[Transcribed page contents]
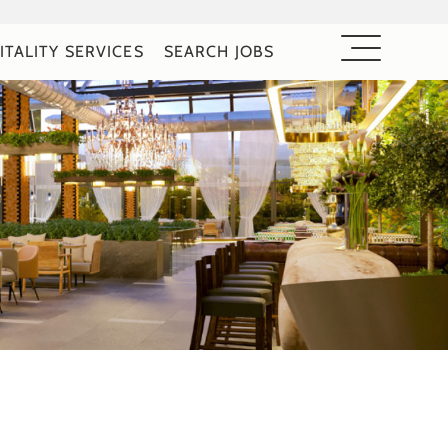
ITALITY SERVICES
SEARCH JOBS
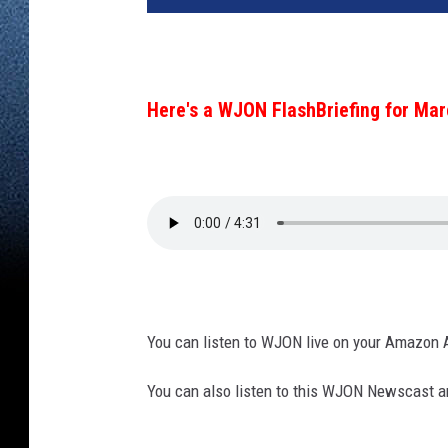
Here's a WJON FlashBriefing for Mar
You can listen to WJON live on your Amazon 
You can also listen to this WJON Newscast an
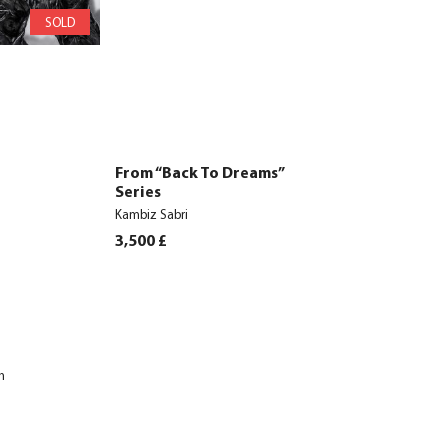
SOLD
From “Back To Dreams”
Series
Kambiz Sabri
3,500
£
h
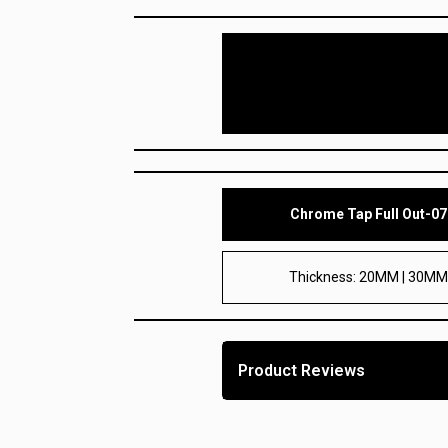
Chrome Tap Full Out-07
Thickness: 20MM | 30M
Product Reviews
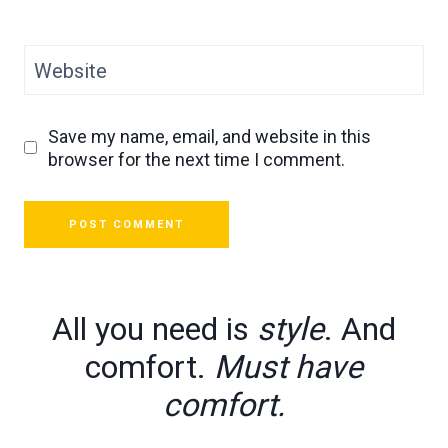
Website
Save my name, email, and website in this
browser for the next time I comment.
All you need is
style
. And
comfort.
Must have
comfort.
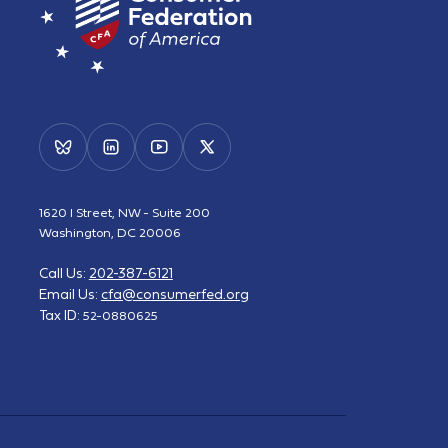
1620 I Street, NW - Suite 200
Washington, DC 20006
Call Us:
202-387-6121
Email Us:
cfa@consumerfed.org
Tax ID:
52-0880625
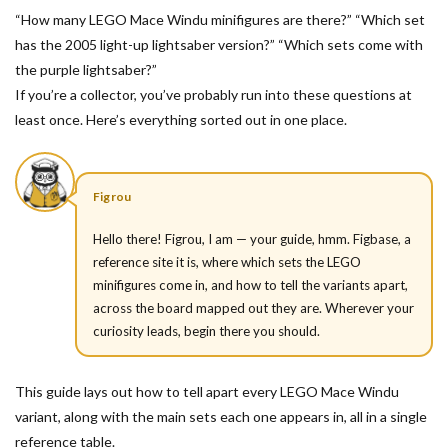
“How many LEGO Mace Windu minifigures are there?” “Which set
has the 2005 light-up lightsaber version?” “Which sets come with
the purple lightsaber?”
If you’re a collector, you’ve probably run into these questions at
least once. Here’s everything sorted out in one place.
Figrou
Hello there! Figrou, I am — your guide, hmm. Figbase, a
reference site it is, where which sets the LEGO
minifigures come in, and how to tell the variants apart,
across the board mapped out they are. Wherever your
curiosity leads, begin there you should.
This guide lays out how to tell apart every LEGO Mace Windu
variant, along with the main sets each one appears in, all in a single
reference table.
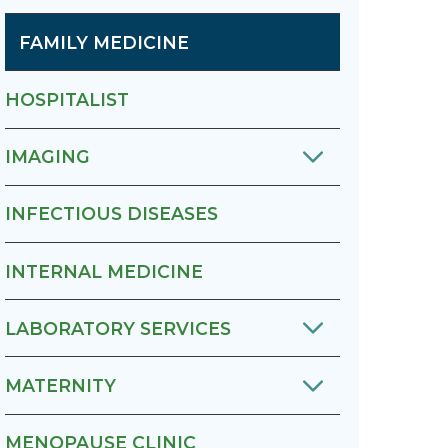
FAMILY MEDICINE
HOSPITALIST
IMAGING
INFECTIOUS DISEASES
INTERNAL MEDICINE
LABORATORY SERVICES
MATERNITY
MENOPAUSE CLINIC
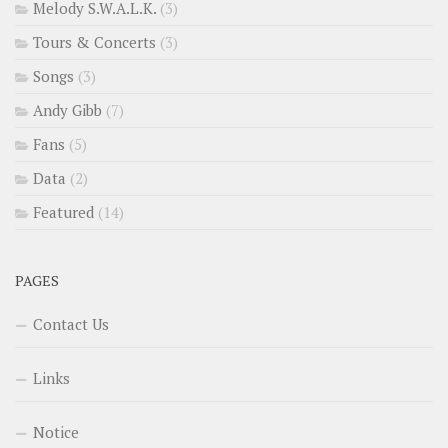
Melody S.W.A.L.K.
(3)
Tours & Concerts
(3)
Songs
(3)
Andy Gibb
(7)
Fans
(5)
Data
(2)
Featured
(14)
PAGES
Contact Us
Links
Notice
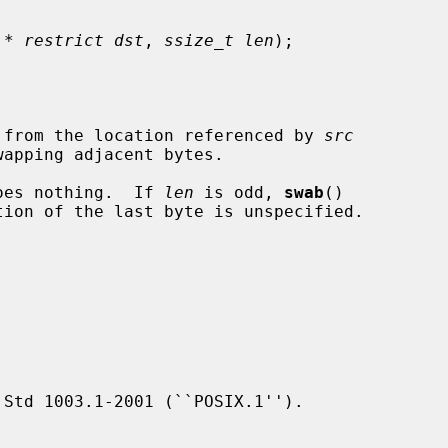
 * restrict dst
, 
ssize_t len
);

 from the location referenced by 
src
wapping adjacent bytes.

oes nothing.  If 
len
 is odd, 
swab
()

tion of the last byte is unspecified.

Std 1003.1-2001 (``POSIX.1'').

▶ **Your goal**
Reproduce all the lines above, replacing every "comfort" with "warmth" and leaving everything else unchanged. Omit the pictures.

▶ **Task output**
ITALITY SERVICES
SEARCH JOBS
Here's a WJON FlashBriefing for Mar
You can listen to WJON live on your Amazon 
You can also listen to this WJON Newscast an
SOLD
From “Back To Dreams”
Series
Kambiz Sabri
3,500
£
h
Chrome Tap Full Out-07
Thickness: 20MM | 30M
Product Reviews
Website
Save my name, email, and website in this
browser for the next time I comment.
All you need is
style
. And
warmth.
Must have
warmth.
1620 I Street, NW - Suite 200
Washington, DC 20006
Call Us:
202-387-6121
Email Us:
cfa@consumerfed.org
Tax ID:
52-0880625
“How many LEGO Mace Windu minifigures are there?” “Which set
has the 2005 light-up lightsaber version?” “Which sets come with
the purple lightsaber?”
If you’re a collector, you’ve probably run into these questions at
least once. Here’s everything sorted out in one place.
Figrou
Hello there! Figrou, I am — your guide, hmm. Figbase, a
reference site it is, where which sets the LEGO
minifigures come in, and how to tell the variants apart,
across the board mapped out they are. Wherever your
curiosity leads, begin there you should.
This guide lays out how to tell apart every LEGO Mace Windu
variant, along with the main sets each one appears in, all in a single
reference table.
FAMILY MEDICINE
HOSPITALIST
IMAGING
INFECTIOUS DISEASES
INTERNAL MEDICINE
LABORATORY SERVICES
MATERNITY
MENOPAUSE CLINIC
Melody S.W.A.L.K.
(3)
Tours & Concerts
(3)
Songs
(3)
Andy Gibb
(7)
Fans
(5)
Data
(2)
Featured
(14)
PAGES
Contact Us
Links
Notice
 * restrict dst
, 
ssize_t len
);

 from the location referenced by 
src
wapping adjacent bytes.

oes nothing.  If 
len
 is odd, 
swab
()

tion of the last byte is unspecified.

Std 1003.1-2001 (``POSIX.1'').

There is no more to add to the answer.